# Task to complete
Return each line of the material that contains the word "Petite". Only matches with the same capitalization count.

# Supplied material
=== Begin Enclosure ===

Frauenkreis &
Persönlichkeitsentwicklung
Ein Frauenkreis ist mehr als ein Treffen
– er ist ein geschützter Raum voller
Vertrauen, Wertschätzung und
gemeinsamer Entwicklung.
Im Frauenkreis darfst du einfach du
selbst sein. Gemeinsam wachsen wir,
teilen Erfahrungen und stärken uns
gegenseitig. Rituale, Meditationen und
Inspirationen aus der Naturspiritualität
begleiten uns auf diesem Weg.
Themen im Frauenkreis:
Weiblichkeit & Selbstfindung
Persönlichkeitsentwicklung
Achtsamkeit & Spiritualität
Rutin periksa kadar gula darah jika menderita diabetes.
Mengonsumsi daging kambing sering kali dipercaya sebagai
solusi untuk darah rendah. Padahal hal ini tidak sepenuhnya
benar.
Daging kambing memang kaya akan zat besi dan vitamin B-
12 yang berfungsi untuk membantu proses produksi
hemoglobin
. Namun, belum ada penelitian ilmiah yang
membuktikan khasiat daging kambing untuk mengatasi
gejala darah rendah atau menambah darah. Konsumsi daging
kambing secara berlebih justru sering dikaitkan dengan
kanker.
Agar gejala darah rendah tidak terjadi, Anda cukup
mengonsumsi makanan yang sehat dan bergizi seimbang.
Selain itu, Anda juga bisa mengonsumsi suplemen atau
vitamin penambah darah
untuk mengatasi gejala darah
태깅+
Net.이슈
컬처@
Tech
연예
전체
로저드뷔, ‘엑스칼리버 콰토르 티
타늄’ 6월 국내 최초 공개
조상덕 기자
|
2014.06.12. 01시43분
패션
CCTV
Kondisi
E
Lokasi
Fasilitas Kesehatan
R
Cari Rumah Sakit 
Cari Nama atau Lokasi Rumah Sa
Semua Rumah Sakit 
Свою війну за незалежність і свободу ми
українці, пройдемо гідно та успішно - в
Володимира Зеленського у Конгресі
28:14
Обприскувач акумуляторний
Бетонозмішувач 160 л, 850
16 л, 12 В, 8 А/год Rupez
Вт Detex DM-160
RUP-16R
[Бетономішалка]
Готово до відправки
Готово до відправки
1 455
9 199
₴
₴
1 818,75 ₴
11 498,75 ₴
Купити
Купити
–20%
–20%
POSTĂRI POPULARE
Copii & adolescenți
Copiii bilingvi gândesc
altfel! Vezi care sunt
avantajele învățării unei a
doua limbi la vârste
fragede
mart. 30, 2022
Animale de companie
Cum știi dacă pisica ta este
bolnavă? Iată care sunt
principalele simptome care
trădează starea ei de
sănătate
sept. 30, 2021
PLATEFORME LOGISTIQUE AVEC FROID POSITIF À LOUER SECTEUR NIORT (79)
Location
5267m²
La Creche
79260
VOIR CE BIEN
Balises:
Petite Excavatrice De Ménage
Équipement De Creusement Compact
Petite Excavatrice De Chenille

=== End Enclosure ===
=== Begin Enclosure ===

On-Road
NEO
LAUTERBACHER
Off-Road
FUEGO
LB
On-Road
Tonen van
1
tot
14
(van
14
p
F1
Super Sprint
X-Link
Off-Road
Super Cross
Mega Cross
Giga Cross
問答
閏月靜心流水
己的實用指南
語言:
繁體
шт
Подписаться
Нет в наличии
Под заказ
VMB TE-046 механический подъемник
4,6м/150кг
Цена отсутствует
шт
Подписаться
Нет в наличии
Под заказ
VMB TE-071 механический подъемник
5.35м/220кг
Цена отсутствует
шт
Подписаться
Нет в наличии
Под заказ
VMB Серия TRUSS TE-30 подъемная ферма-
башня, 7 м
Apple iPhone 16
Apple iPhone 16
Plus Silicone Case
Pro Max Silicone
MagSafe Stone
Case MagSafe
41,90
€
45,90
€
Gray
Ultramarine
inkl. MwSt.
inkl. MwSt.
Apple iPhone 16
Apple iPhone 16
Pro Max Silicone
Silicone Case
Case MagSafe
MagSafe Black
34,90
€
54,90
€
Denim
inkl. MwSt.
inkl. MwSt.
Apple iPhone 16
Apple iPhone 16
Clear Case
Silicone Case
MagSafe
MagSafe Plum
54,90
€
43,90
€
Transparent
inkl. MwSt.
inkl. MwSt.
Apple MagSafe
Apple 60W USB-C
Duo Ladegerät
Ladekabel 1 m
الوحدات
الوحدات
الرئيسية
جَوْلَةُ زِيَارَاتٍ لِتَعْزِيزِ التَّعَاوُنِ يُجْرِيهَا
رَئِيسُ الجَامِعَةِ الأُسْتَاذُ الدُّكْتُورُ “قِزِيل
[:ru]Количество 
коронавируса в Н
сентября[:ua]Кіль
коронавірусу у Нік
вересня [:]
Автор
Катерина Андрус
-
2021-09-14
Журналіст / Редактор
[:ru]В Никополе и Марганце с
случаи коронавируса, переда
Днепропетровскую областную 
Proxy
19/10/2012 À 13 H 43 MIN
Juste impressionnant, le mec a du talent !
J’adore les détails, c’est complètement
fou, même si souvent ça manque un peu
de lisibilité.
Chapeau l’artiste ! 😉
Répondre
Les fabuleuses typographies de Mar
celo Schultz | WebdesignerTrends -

=== End Enclosure ===
=== Begin Enclosure ===

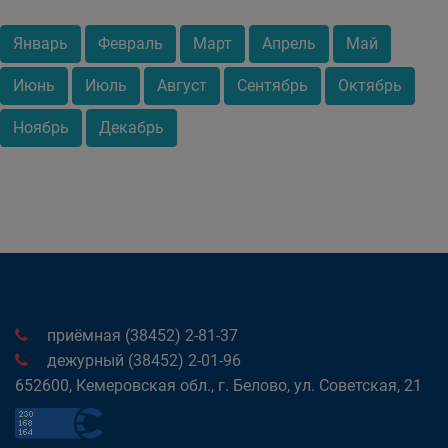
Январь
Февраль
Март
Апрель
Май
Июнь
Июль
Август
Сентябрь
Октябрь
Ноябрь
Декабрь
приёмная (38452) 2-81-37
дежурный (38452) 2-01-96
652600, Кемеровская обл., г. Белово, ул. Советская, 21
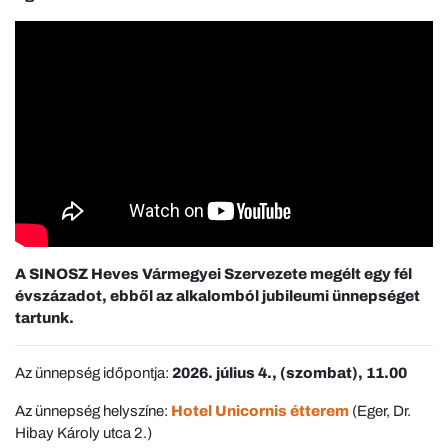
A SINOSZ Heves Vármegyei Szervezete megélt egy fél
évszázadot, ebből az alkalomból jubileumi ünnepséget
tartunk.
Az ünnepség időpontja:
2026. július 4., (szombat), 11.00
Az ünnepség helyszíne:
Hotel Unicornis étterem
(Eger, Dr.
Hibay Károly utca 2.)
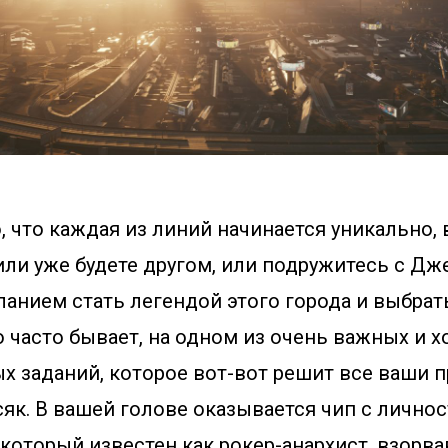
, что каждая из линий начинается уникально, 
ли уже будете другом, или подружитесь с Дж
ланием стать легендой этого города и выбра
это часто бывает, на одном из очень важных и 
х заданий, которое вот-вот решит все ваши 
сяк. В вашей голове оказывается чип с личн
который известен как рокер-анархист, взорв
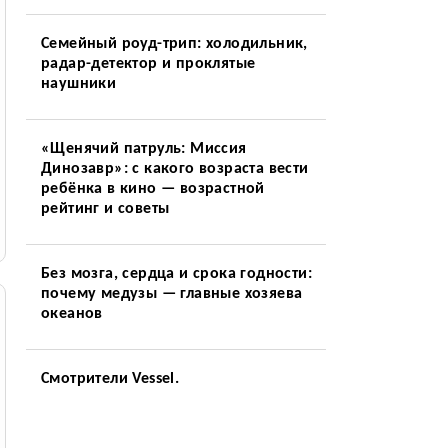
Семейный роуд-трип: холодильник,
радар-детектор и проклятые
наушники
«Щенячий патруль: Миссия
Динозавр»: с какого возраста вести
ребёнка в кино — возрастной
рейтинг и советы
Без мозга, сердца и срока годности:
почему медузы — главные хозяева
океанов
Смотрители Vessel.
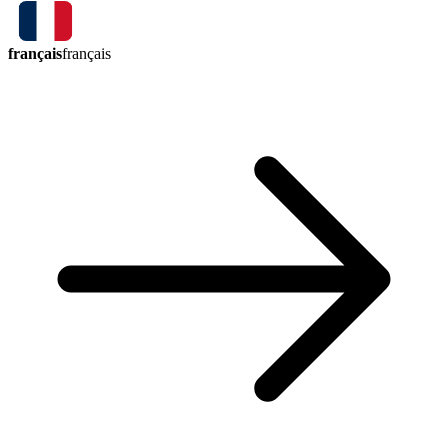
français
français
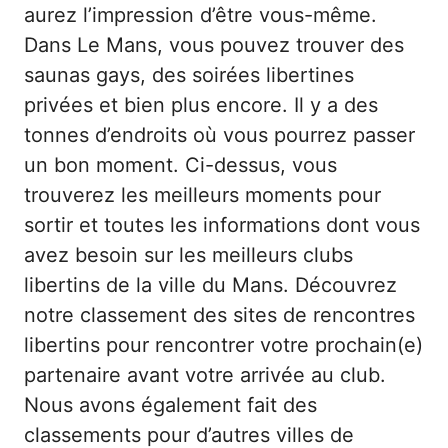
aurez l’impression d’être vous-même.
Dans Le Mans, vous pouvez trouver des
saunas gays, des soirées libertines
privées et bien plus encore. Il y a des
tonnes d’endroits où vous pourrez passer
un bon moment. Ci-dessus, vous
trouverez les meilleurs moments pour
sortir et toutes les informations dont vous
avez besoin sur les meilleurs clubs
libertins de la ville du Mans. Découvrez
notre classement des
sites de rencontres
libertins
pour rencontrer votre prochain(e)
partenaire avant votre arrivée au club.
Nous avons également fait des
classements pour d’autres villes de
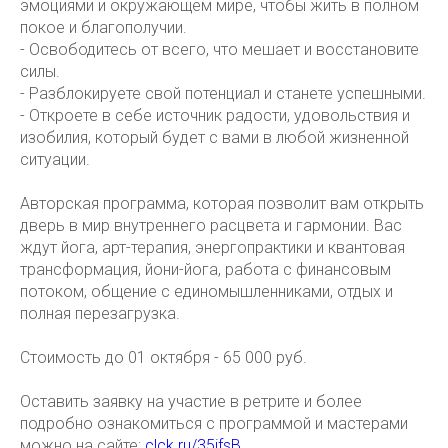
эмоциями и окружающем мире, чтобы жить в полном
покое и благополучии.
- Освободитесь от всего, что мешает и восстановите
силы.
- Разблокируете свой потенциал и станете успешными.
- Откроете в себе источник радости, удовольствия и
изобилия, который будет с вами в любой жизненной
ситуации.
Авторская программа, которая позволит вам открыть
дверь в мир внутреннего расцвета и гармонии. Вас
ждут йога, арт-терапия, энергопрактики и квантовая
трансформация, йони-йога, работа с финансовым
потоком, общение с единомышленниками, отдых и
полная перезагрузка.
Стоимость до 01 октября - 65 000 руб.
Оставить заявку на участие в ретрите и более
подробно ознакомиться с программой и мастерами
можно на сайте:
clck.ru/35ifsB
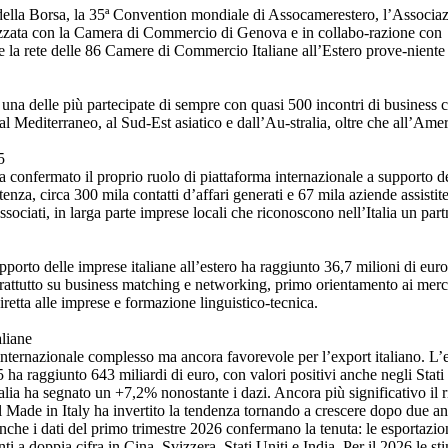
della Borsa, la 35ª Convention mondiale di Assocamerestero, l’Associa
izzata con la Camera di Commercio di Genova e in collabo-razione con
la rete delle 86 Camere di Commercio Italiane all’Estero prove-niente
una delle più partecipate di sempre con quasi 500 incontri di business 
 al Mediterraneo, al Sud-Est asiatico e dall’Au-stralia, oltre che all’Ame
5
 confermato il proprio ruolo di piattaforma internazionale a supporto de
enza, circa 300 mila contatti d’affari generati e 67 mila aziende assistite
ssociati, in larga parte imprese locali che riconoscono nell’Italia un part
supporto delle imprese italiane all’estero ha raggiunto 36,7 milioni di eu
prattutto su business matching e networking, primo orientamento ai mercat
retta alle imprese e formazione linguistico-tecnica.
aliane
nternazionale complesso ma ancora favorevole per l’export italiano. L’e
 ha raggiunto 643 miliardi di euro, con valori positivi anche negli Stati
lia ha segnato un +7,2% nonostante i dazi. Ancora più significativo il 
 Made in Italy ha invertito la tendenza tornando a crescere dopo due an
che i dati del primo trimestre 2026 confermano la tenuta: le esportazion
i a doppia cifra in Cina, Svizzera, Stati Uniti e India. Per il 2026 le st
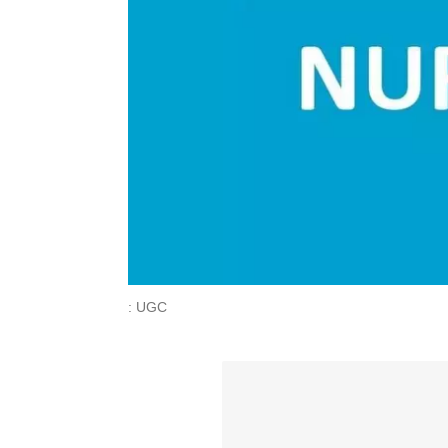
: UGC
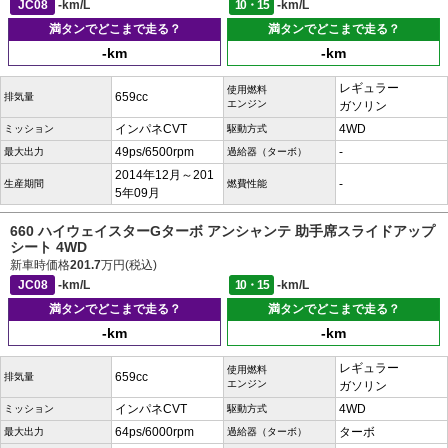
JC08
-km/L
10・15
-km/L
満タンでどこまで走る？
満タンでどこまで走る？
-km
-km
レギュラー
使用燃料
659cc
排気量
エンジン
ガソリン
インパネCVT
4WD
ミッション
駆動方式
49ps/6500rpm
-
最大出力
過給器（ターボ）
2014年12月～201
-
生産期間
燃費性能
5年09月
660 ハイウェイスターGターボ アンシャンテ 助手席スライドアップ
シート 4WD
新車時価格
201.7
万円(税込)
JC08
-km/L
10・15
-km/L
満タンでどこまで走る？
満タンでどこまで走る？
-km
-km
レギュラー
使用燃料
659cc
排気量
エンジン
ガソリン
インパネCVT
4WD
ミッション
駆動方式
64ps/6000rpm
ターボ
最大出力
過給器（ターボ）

=== End Enclosure ===

# Task result
Petite Excavatrice De Ménage
Petite Excavatrice De Chenille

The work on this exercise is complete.